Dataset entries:
☆ ☆ ☆ ☆ ☆
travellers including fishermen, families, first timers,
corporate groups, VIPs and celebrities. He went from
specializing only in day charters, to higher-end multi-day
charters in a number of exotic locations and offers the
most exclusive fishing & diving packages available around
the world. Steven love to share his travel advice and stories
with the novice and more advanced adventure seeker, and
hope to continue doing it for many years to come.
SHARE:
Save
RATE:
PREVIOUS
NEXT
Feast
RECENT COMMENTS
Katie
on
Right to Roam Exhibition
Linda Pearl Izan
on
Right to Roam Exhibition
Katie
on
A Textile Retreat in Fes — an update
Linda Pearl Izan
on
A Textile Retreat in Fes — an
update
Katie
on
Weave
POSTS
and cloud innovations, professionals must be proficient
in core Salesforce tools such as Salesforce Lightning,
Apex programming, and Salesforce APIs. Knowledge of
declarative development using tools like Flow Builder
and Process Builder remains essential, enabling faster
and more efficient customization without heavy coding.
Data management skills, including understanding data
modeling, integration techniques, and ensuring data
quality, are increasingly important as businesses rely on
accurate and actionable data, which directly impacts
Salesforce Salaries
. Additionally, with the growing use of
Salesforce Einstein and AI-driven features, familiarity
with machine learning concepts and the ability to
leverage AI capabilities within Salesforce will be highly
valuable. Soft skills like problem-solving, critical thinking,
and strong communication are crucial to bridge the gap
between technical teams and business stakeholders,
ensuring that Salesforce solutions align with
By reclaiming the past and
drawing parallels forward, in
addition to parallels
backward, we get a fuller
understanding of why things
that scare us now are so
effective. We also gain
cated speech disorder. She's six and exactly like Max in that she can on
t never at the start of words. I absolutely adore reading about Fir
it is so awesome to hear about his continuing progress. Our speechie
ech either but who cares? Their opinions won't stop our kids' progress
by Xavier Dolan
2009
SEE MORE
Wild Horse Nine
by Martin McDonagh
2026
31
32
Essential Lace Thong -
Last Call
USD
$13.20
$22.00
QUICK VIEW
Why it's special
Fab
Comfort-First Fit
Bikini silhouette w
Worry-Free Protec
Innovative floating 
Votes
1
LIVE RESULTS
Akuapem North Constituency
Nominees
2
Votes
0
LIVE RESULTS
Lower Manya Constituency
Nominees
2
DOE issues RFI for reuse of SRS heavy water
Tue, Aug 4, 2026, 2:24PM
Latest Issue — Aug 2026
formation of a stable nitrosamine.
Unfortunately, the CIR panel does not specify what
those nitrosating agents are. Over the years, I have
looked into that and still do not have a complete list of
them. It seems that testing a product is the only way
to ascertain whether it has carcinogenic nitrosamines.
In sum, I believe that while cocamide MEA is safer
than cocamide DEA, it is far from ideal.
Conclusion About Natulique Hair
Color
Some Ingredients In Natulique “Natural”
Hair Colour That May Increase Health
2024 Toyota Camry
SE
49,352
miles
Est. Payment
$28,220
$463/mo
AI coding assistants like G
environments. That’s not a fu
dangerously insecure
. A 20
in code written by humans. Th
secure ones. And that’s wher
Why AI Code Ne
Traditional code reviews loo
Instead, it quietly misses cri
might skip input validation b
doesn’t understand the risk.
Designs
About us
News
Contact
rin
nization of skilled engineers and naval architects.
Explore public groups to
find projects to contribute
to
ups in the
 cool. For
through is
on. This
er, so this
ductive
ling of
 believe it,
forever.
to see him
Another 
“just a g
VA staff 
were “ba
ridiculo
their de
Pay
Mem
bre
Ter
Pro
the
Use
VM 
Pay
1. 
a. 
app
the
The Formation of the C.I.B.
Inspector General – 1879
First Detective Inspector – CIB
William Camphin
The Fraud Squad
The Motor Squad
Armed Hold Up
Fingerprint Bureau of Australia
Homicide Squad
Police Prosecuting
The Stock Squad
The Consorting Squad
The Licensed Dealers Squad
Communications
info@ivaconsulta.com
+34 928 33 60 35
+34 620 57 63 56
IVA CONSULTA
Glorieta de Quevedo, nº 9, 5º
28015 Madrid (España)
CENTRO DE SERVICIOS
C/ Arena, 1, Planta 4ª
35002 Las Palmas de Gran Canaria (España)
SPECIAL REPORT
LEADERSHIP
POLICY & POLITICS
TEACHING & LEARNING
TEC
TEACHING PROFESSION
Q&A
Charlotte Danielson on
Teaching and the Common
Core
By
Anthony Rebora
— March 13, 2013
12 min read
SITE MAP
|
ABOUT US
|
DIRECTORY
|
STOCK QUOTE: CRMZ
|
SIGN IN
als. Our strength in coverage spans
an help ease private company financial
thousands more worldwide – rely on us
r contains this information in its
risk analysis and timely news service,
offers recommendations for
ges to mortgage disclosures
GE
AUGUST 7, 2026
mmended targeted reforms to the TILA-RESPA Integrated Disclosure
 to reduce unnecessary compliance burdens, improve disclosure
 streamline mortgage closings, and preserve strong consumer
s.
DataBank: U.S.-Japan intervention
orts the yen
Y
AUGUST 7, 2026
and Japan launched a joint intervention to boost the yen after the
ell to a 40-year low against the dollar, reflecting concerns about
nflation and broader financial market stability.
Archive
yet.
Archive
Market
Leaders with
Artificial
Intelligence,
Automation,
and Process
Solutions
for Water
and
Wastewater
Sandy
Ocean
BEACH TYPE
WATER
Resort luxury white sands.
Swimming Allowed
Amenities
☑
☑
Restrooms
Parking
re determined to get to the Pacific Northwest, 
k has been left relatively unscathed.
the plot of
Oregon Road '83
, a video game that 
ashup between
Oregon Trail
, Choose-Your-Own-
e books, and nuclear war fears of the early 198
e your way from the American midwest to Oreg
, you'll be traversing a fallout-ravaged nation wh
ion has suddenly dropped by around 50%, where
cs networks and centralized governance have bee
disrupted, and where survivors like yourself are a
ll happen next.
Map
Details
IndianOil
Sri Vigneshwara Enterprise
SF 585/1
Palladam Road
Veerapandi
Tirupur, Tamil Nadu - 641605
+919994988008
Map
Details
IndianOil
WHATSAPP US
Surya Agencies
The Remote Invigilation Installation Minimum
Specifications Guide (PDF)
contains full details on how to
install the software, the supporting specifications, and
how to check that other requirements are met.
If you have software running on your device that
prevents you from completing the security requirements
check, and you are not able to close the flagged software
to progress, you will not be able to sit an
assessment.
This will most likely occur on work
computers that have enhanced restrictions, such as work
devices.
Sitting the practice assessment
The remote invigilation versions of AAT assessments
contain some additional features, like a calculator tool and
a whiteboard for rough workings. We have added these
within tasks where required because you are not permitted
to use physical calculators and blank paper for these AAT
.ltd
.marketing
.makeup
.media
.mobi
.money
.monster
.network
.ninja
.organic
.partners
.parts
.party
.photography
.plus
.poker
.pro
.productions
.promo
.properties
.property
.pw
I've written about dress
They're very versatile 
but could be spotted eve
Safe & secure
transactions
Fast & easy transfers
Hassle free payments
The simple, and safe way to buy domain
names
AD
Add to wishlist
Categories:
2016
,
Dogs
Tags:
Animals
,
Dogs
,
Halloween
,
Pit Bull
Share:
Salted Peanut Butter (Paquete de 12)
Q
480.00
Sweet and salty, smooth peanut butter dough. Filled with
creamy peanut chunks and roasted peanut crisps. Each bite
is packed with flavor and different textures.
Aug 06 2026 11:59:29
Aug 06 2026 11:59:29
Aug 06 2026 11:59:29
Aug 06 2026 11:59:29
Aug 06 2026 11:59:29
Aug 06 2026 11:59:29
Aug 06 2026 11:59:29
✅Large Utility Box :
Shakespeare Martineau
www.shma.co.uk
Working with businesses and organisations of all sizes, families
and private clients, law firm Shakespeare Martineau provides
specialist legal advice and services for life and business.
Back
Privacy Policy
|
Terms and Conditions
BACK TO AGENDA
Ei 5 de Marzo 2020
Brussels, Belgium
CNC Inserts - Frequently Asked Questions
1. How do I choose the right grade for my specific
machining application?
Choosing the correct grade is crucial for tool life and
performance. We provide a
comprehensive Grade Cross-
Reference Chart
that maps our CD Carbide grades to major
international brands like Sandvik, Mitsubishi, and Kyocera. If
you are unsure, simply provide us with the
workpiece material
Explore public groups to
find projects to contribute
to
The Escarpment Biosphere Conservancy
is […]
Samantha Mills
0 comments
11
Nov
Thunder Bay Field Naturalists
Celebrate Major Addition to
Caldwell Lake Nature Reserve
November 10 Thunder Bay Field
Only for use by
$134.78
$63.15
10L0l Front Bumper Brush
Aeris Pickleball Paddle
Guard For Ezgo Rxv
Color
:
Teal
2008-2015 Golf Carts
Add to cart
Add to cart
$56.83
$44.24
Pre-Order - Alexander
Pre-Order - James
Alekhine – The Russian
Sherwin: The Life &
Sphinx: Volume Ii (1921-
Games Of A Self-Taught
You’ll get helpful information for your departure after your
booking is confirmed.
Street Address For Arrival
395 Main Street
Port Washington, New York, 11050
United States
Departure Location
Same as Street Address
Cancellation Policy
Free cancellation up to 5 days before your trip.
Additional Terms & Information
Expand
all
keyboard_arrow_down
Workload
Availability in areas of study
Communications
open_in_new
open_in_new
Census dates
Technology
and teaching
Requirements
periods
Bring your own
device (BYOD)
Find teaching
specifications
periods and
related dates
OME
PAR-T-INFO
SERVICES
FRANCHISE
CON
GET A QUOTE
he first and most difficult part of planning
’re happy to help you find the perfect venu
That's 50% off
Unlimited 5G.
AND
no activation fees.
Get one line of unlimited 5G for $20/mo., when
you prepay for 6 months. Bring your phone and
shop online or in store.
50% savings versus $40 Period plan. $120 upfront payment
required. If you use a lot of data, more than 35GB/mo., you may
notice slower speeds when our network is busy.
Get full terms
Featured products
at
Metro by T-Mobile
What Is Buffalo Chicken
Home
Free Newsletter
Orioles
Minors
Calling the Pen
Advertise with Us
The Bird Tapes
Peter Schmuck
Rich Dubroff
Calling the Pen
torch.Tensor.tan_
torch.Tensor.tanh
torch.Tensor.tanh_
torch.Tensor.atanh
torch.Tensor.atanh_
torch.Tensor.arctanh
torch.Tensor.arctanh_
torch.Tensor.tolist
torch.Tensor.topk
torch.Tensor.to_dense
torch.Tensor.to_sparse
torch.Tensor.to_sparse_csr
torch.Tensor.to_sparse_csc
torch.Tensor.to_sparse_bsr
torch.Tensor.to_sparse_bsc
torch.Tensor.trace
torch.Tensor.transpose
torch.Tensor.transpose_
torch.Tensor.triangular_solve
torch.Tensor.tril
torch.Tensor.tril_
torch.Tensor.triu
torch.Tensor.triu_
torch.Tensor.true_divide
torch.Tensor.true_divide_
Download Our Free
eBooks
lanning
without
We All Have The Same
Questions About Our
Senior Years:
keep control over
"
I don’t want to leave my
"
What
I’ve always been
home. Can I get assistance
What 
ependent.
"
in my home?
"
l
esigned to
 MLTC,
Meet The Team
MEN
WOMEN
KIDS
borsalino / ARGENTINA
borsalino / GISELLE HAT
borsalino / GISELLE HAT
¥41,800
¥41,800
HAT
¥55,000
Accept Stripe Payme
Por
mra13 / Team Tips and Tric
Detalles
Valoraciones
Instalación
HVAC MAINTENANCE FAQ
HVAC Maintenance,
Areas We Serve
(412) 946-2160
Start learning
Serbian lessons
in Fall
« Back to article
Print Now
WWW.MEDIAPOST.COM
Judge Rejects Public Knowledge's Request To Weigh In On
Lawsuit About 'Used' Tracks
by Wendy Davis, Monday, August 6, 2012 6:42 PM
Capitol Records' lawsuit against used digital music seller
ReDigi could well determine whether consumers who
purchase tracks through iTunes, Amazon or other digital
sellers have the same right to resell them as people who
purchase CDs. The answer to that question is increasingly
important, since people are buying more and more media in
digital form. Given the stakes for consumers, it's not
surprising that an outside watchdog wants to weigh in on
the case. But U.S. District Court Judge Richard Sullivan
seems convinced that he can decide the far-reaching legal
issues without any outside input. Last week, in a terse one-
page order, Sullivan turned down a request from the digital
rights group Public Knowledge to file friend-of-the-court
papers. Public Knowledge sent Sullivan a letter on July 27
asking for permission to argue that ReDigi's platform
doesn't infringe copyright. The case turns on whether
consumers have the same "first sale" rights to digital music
☆ ☆ ☆ ☆ ☆
# Problem
Recast the listing as a JSON list of strings, one string per line and blank lines omitted. Cover only the lines from the start of the listing up to and including the line containing "and Process Builder".

# Solution for this task
[
  "travellers including fishermen, families, first timers,",
  "corporate groups, VIPs and celebrities. He went from",
  "specializing only in day charters, to higher-end multi-day",
  "charters in a number of exotic locations and offers the",
  "most exclusive fishing & diving packages available around",
  "the world. Steven love to share his travel advice and stories",
  "with the novice and more advanced adventure seeker, and",
  "hope to continue doing it for many years to come.",
  "SHARE:",
  "Save",
  "RATE:",
  "PREVIOUS",
  "NEXT",
  "Feast",
  "RECENT COMMENTS",
  "Katie",
  "on",
  "Right to Roam Exhibition",
  "Linda Pearl Izan",
  "on",
  "Right to Roam Exhibition",
  "Katie",
  "on",
  "A Textile Retreat in Fes — an update",
  "Linda Pearl Izan",
  "on",
  "A Textile Retreat in Fes — an",
  "update",
  "Katie",
  "on",
  "Weave",
  "POSTS",
  "and cloud innovations, professionals must be proficient",
  "in core Salesforce tools such as Salesforce Lightning,",
  "Apex programming, and Salesforce APIs. Knowledge of",
  "declarative development using tools like Flow Builder",
  "and Process Builder remains essential, enabling faster"
]